Exercise instructions: Exactly as written, return all the data, leaving its pictures behind.

Body or hand keypoint data:
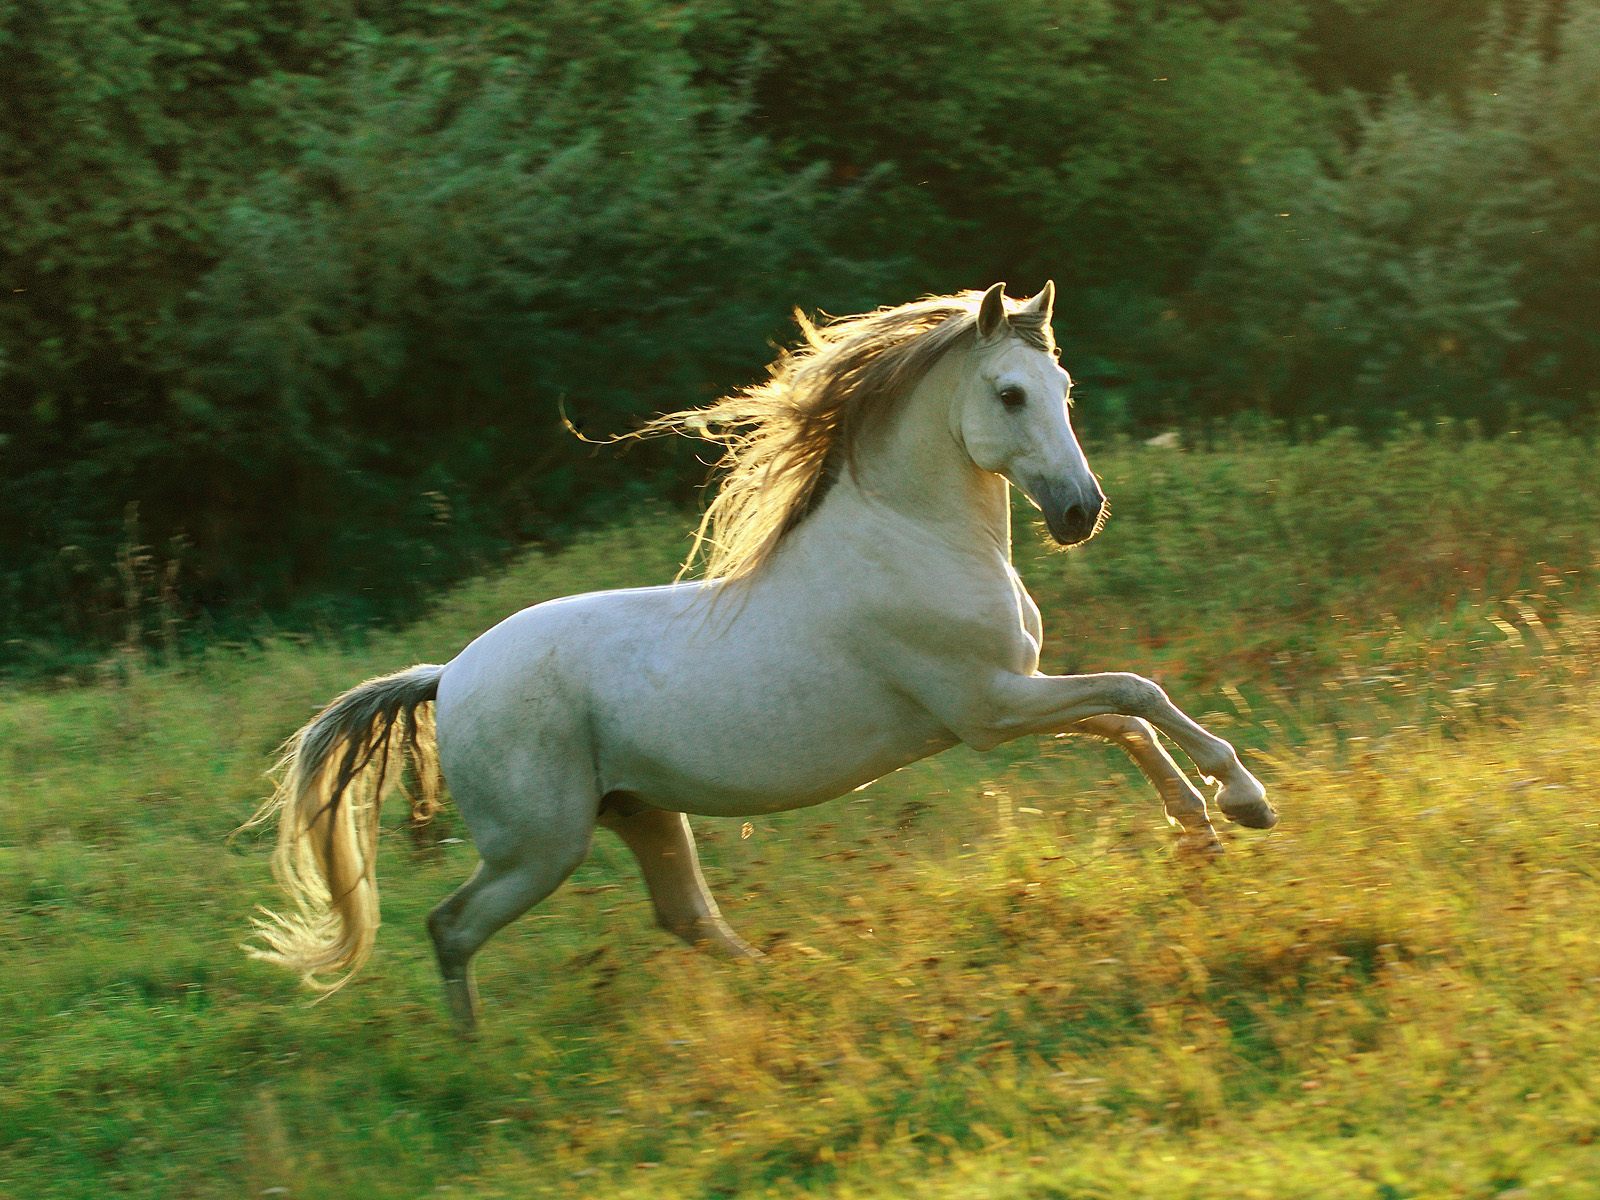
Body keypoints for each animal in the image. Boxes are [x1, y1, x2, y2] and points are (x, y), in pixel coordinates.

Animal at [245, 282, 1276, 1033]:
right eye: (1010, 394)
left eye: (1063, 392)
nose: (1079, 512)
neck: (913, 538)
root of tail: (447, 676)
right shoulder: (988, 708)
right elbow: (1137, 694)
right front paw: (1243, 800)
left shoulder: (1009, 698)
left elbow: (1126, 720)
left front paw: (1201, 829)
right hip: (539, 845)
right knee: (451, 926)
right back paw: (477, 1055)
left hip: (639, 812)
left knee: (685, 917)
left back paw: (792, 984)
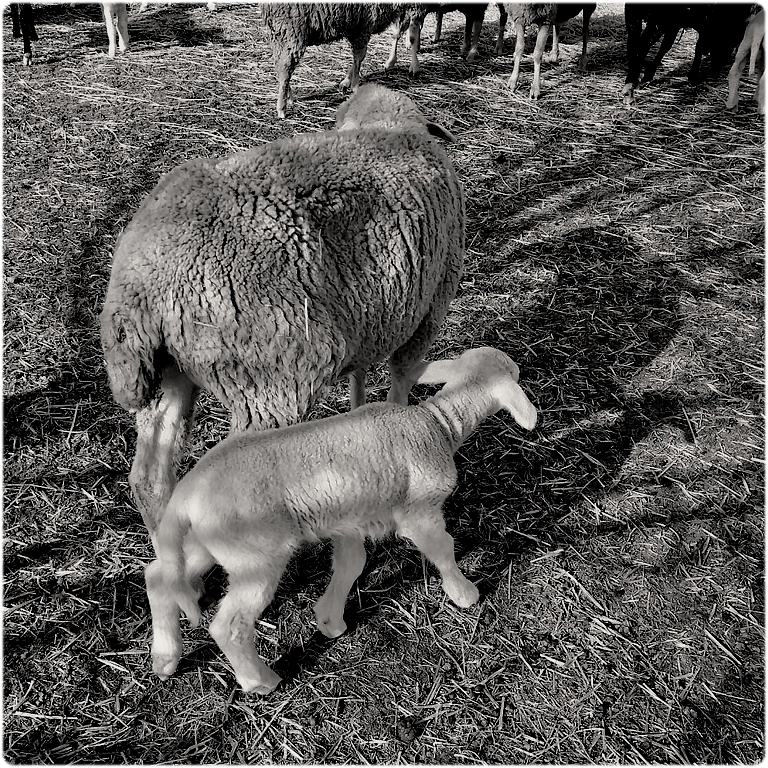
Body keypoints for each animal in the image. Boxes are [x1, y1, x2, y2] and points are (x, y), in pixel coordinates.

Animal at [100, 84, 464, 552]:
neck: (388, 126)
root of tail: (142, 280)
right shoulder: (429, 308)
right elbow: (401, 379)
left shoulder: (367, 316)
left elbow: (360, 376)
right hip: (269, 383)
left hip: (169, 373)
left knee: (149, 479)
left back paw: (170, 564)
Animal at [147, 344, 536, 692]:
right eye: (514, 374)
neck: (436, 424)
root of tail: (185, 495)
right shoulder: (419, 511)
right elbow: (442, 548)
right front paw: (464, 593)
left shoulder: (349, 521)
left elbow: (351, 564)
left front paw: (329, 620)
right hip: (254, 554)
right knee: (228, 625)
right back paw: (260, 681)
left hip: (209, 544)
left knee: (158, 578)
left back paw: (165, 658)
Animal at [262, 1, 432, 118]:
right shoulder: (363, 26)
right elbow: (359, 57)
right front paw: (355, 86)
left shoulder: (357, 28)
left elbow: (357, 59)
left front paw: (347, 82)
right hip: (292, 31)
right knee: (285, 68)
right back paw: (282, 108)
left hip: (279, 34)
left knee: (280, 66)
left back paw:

Solution:
Body keypoints for each animal in the image. Boxes are [x1, y1, x2, y2] and points are (x, y), in pixel coordinates.

Animal at [245, 282, 1276, 1033]:
right eye: (1010, 394)
left eye: (1063, 392)
nose: (1079, 512)
neck: (913, 538)
root of tail: (447, 676)
right shoulder: (988, 708)
right elbow: (1137, 694)
right front paw: (1243, 800)
left shoulder: (1009, 698)
left elbow: (1126, 720)
left front paw: (1201, 829)
right hip: (539, 845)
right knee: (451, 926)
right back paw: (477, 1055)
left hip: (639, 812)
left knee: (685, 917)
left back paw: (792, 984)
Body keypoints for each animal in the image. Boxes are [x1, y1, x2, y2] and points are (x, y), in pixel coordinates.

Animal at [100, 84, 464, 552]:
neck: (388, 126)
root of tail: (142, 280)
right shoulder: (429, 308)
right elbow: (401, 379)
left shoulder: (367, 316)
left elbow: (360, 376)
right hip: (269, 383)
left hip: (169, 373)
left knee: (149, 479)
left back paw: (170, 564)
Animal at [147, 344, 536, 692]:
right eye: (514, 374)
neck: (436, 424)
root of tail: (185, 495)
right shoulder: (419, 511)
right elbow: (442, 548)
right front paw: (464, 593)
left shoulder: (349, 521)
left elbow: (351, 564)
left front paw: (329, 620)
right hip: (254, 554)
right knee: (228, 625)
right back paw: (260, 681)
left hip: (209, 544)
left knee: (158, 578)
left back paw: (165, 658)
Animal at [262, 1, 432, 118]:
right shoulder: (363, 26)
right elbow: (359, 57)
right front paw: (355, 86)
left shoulder: (357, 28)
left elbow: (357, 59)
left front paw: (347, 82)
right hip: (292, 31)
right knee: (285, 68)
right back paw: (282, 108)
left hip: (279, 34)
left knee: (280, 66)
left back paw:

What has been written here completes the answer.